Elevation: 4037 FT
This Northern Pacific Railway stop en route to Red Lodge is home to less than 50 residents. It's a tiny agricultural town livestock fluent in grains and sugar beets, and proudly serves as a trading center for regional farmers.
If you plan to take the granddaddy of scenic drives, the Beartooth Highway (212)—south from I-90, you’ll pass through Boyd. Before arriving in red Lodge Red Lodge to being 65 miles of some of the most beautiful scenery in the country.
Boyd's close to Cooney State Park, a popular recreation spot for boating, swimming, camping and excellent walleye and rainbow trout fishing. Cooney makes a great basecamp (literally) to explore the area. There are five campgrounds with 82 campsites, some with electrical hookups in the Red Lodge and Marshall Cove campgrounds. Camping is less crowded in the fall, by the way. It’s also one of the best season to explore the area, if you’re not planning on a Beartooth Highway road trip (the road’s only open in the summer months).

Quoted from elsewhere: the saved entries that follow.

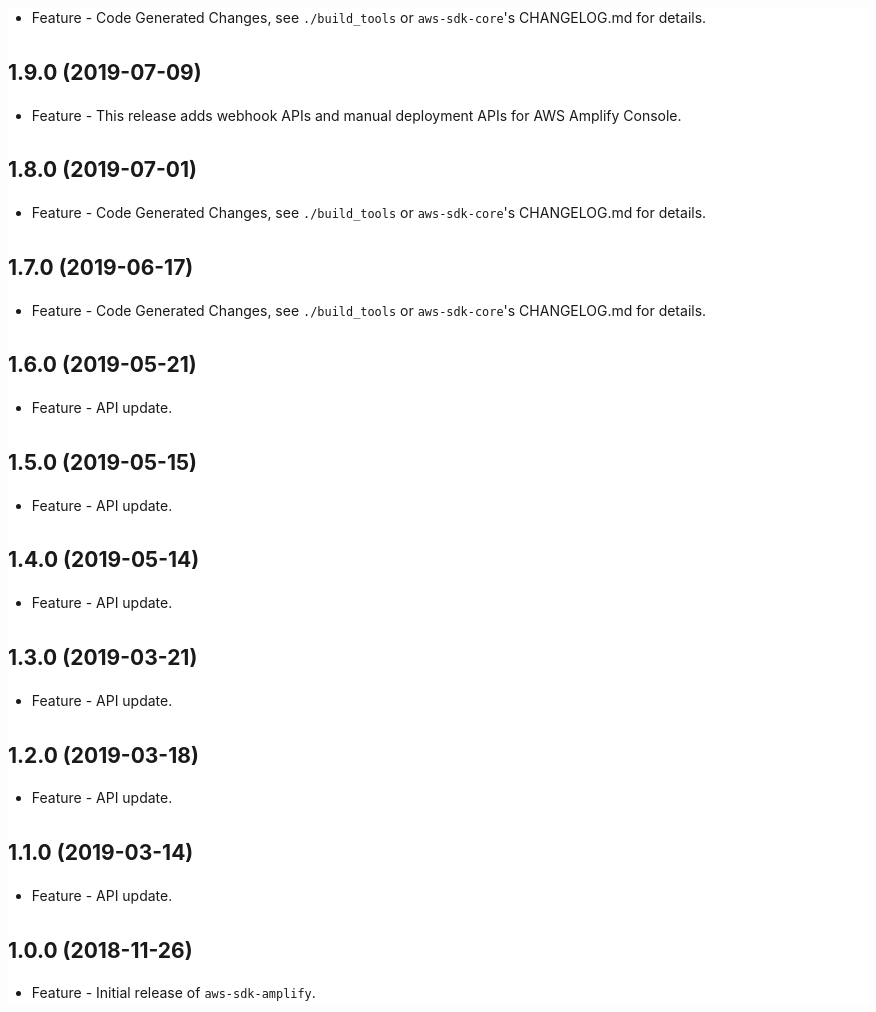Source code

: * Feature - Code Generated Changes, see `./build_tools` or `aws-sdk-core`'s CHANGELOG.md for details.

1.9.0 (2019-07-09)
------------------

* Feature - This release adds webhook APIs and manual deployment APIs for AWS Amplify Console.

1.8.0 (2019-07-01)
------------------

* Feature - Code Generated Changes, see `./build_tools` or `aws-sdk-core`'s CHANGELOG.md for details.

1.7.0 (2019-06-17)
------------------

* Feature - Code Generated Changes, see `./build_tools` or `aws-sdk-core`'s CHANGELOG.md for details.

1.6.0 (2019-05-21)
------------------

* Feature - API update.

1.5.0 (2019-05-15)
------------------

* Feature - API update.

1.4.0 (2019-05-14)
------------------

* Feature - API update.

1.3.0 (2019-03-21)
------------------

* Feature - API update.

1.2.0 (2019-03-18)
------------------

* Feature - API update.

1.1.0 (2019-03-14)
------------------

* Feature - API update.

1.0.0 (2018-11-26)
------------------

* Feature - Initial release of `aws-sdk-amplify`.
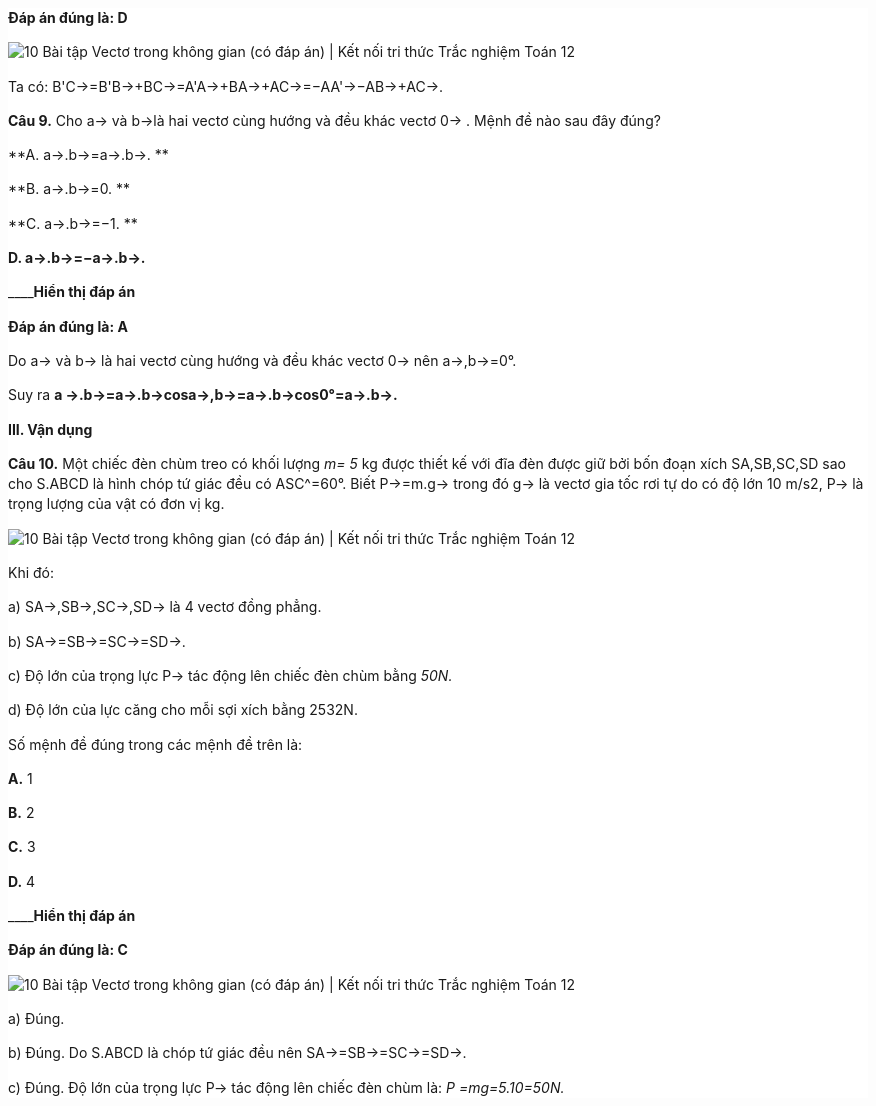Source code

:**Đáp án đúng là: D**

![10 Bài tập Vectơ trong không gian \(có đáp án\) | Kết nối tri thức Trắc nghiệm Toán 12](https://vietjack.com/toan-12-kn/images/trac-nghiem-bai-6-vecto-trong-khong-gian-234502.PNG)

Ta có: B'C→=B'B→+BC→=A'A→+BA→+AC→=−AA'→−AB→+AC→.

**Câu 9.** Cho a→ và b→là hai vectơ cùng hướng và đều khác vectơ 0→ . Mệnh đề nào sau đây đúng?

**A. a→.b→=a→.b→. **

**B. a→.b→=0. **

**C. a→.b→=−1. **

**D. a→.b→=−a→.b→.**

____**Hiển thị đáp án**

**Đáp án đúng là: A**

Do a→ và b→ là hai vectơ cùng hướng và đều khác vectơ 0→ nên a→,b→=0°.

Suy ra **a →.b→=a→.b→cosa→,b→=a→.b→cos0°=a→.b→.**

**III. Vận dụng**

**Câu 10.** Một chiếc đèn chùm treo có khối lượng _m= 5_ kg được thiết kế với đĩa đèn được giữ bởi bốn đoạn xích SA,SB,SC,SD sao cho S.ABCD là hình chóp tứ giác đều có ASC^=60°. Biết P→=m.g→ trong đó g→ là vectơ gia tốc rơi tự do có độ lớn 10 m/s2, P→ là trọng lượng của vật có đơn vị kg. 

![10 Bài tập Vectơ trong không gian \(có đáp án\) | Kết nối tri thức Trắc nghiệm Toán 12](https://vietjack.com/toan-12-kn/images/trac-nghiem-bai-6-vecto-trong-khong-gian-234503.PNG)

Khi đó:

a) SA→,SB→,SC→,SD→ là 4 vectơ đồng phẳng.

b) SA→=SB→=SC→=SD→.

c) Độ lớn của trọng lực P→ tác động lên chiếc đèn chùm bằng _50N._

d) Độ lớn của lực căng cho mỗi sợi xích bằng 2532N.

Số mệnh đề đúng trong các mệnh đề trên là:

**A.** 1

**B.** 2

**C.** 3

**D.** 4

____**Hiển thị đáp án**

**Đáp án đúng là: C**

![10 Bài tập Vectơ trong không gian \(có đáp án\) | Kết nối tri thức Trắc nghiệm Toán 12](https://vietjack.com/toan-12-kn/images/trac-nghiem-bai-6-vecto-trong-khong-gian-234504.PNG)

a) Đúng.

b) Đúng. Do S.ABCD là chóp tứ giác đều nên SA→=SB→=SC→=SD→.

c) Đúng. Độ lớn của trọng lực P→ tác động lên chiếc đèn chùm là: _P =mg=5.10=50N._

Stargazers love the dark skies in Cooney. On a clear night, the stars and planets are so dense it’s awe-inspiring. Bring your telescope and a comfy chair and enjoy the show. You’ll be especially lucky if you happen to catch a meteor shower. You’ll definitely be able to see the Milky Way though, and that’s certainly not nothing!
Birders love Cooney, too. Hundreds of species of birds have been identified in the park, including American kestrels, franklin gulls and short-eared owls. The reservoir is a stopping point for migratory birds such as osprey and pelicans during the spring and fall. (Yes, we said pelicans!) Bird walks are popular during the summer months.
Another secret Cooney holds? Wind sports. The reservoir gets a good amount of wind and the sailing and kite boarding are exceptional. (You may want to bring your wetsuit come fall!) In the winter, kite skiers and ice sailing are also popular.
Stop at the Boyd Store, a vintage and antique consignment shop for live bait and fishing gear, fishing and hunting licenses, campfire wood, local produce, furs, skulls, knives—your basic Montana necessities and treasures, like local produce, groceries, homemade soups and sandwiches, gifts, fountain soda, penny candy, ice, propane, and, naturally, cold beer.
Live Like a Local
Fish Cooney State Park in October when the reservoir is stocked with 20,000 catchable rainbow trout. Anglers, (including ice fishers) also love the walleye and perch, and once you taste them, you’ll see why—fresh lake fish are divine.